We will have avatars of people walking down the simulated digital streets. Those avatars may have identities if there is face recognition. That is beginning to happen now. You can hear applications that are attempting to crowdsource information about the Coronavirus is a step in that direction and trying to build up a big data-powered model of what on earth is actually going on out there. That has been a trend for a while, but I think this will accelerate it.

Future predictions #3

Every major crisis I am thinking about typical wars has driven technology development at tremendous speeds in the areas relevant to the battle. Today, the key areas relevant to the battle are understanding what is going on with the virus and developing a whole series of life sciences. Some things are not part of the London startup scene and will effectively go through a Manhattan Project period over the next year. Cybersecurity, everything to do with domestic cybersecurity, distributed organizational cybersecurity, and authentication are going to get tremendously important because I don’t think it will be many weeks before the cybercriminals start discovering just how much fun you can have at the expense of citizens and employees by infiltrating the remote working environments.
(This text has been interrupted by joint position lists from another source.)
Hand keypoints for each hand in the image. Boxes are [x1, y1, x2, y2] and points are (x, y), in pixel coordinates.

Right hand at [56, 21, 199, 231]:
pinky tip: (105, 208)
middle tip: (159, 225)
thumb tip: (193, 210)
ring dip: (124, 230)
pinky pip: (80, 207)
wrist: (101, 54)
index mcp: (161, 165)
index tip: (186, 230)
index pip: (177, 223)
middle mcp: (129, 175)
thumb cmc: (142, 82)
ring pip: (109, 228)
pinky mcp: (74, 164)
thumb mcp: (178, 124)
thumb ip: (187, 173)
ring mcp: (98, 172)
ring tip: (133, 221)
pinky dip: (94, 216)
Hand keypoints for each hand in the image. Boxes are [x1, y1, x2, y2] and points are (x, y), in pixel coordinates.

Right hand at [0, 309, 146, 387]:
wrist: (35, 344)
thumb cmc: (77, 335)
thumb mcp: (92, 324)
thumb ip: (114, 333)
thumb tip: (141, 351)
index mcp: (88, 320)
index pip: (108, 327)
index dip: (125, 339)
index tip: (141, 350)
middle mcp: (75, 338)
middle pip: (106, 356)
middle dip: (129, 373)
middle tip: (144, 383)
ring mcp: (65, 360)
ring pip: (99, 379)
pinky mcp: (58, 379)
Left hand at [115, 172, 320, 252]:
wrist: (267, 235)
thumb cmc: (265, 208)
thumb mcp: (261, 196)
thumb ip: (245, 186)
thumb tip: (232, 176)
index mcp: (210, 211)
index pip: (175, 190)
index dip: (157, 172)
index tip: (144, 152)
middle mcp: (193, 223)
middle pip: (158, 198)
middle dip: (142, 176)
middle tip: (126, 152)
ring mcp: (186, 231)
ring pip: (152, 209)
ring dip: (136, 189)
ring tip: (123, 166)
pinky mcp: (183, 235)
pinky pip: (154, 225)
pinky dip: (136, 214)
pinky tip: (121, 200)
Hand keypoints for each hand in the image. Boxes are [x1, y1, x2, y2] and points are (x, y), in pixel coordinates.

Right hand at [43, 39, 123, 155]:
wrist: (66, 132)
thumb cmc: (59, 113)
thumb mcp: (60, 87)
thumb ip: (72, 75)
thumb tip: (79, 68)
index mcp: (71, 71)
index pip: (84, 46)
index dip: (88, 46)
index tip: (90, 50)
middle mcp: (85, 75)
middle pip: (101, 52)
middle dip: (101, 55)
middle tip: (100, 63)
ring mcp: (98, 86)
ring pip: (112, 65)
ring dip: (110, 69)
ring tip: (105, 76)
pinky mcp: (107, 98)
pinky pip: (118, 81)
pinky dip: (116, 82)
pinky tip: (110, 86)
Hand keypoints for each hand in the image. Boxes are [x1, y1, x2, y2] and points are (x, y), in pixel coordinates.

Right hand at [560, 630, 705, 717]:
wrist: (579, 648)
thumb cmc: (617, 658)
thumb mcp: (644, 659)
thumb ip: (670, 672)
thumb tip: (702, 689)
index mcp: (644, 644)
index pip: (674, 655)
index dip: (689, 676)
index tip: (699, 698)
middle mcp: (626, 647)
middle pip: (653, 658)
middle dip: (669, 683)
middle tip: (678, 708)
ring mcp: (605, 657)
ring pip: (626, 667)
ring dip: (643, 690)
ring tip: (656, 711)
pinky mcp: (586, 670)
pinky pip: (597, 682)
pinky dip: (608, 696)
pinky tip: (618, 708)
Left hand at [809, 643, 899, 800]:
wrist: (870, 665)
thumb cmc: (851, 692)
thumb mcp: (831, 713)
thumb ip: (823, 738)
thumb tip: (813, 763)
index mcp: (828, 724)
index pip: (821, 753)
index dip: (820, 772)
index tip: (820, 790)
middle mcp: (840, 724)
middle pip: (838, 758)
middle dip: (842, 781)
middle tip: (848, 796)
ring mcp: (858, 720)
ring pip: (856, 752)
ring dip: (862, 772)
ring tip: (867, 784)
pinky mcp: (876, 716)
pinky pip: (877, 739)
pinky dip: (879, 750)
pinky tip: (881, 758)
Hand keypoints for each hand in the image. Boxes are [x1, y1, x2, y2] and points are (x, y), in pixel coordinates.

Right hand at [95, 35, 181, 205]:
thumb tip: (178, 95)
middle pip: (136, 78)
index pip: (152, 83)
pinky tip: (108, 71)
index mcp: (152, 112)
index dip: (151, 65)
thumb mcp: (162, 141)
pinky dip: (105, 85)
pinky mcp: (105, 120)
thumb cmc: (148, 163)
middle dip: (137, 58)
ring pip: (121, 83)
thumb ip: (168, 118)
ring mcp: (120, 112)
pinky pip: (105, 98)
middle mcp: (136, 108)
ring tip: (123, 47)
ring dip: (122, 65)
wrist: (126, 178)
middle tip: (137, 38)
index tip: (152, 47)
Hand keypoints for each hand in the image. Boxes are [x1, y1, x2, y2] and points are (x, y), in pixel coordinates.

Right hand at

I am interested in hearing if the word mode will be hearing of the first instance of somebody who looked exactly like a senior executive participating in a video conference. A deep fake cybercriminal. That cannot be more than weeks away. If there is a compelling criminal business model to do something, you can be sure that somebody will do it. The technology is all there to do it. At iProov have been talking about it for about three years. This is an unbelievably fertile environment in which to do that. We are all spreading our Zoom access links around; not everybody uses passwords on their Zoom calls. If you can steal really valuable information just by sitting in on meetings, why would not you?

Bubbles of opportunity

In a crisis, there are always bubbles of opportunity

I am thinking about what I have learned, but I am also thinking about what I would have liked to have heard in those sorts of positions. The answer is, if you believe in the power of an idea, then stick with it. But, if you have to live on boiled newspaper, take massive salary cuts, and slice off absolutely everything you do not need to survive for that idea to survive, then do it. Better days will come, and your idea, your passion, deserves to survive the journey to those sunny uplands. But, unfortunately, this is not going to last. The nuclear winter began at the beginning of 2001, lasted two and a half years.
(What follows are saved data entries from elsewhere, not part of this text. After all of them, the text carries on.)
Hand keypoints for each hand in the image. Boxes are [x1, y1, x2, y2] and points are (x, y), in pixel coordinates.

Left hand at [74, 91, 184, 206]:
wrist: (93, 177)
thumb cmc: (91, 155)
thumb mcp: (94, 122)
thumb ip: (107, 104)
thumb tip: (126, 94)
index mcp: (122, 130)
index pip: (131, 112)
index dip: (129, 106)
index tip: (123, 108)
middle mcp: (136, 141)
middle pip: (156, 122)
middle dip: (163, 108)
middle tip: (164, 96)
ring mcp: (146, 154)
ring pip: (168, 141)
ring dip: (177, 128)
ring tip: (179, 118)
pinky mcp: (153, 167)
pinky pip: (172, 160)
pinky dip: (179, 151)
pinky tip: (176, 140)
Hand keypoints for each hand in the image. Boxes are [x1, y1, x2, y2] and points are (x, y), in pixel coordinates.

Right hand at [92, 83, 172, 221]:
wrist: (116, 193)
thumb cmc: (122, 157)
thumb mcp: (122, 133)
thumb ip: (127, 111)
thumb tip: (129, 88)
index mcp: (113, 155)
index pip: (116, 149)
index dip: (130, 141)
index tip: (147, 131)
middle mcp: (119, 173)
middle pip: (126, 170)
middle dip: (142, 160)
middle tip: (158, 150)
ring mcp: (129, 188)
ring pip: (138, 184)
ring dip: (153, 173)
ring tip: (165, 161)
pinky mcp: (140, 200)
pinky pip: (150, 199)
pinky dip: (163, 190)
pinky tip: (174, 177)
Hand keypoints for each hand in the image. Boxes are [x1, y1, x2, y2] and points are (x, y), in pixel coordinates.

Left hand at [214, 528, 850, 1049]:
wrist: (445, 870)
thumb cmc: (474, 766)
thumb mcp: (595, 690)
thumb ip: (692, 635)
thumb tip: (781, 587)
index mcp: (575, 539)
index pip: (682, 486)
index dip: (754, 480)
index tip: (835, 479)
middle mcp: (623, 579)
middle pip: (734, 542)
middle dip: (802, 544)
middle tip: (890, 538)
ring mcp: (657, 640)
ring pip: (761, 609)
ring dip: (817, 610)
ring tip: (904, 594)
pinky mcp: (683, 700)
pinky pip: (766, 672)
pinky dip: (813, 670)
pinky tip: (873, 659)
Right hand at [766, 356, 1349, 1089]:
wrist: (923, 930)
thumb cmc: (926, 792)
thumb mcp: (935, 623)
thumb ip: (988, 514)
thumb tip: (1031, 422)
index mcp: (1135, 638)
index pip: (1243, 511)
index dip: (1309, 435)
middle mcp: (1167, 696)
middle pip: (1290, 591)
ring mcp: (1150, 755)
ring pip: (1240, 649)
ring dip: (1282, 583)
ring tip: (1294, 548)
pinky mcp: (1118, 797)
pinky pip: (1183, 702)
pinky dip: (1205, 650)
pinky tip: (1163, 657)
The other thing that you learn is that there are always pockets; there are always air bubbles of opportunity. When you think you are drowning, swim around and find those bubbles of opportunity that you can breathe. That will keep you alive a little bit longer. Two weeks after, we nearly went bankrupt. We signed an unexpected customer contract. The cash flowed just nine months after that. 

There is a tremendous amount of opportunity out there. People talk about pivoting your business which is a nice piece of jargon. The answer is if you cannot sell what you are selling now, find something else. Sell what people need. There are parts of the economy that are in desperate trouble now, but parts of the economy are not in desperate trouble. If you can sell to those, then you can still keep going. Use your network to keep yourself sane and cheerful. That is what professional friends are for.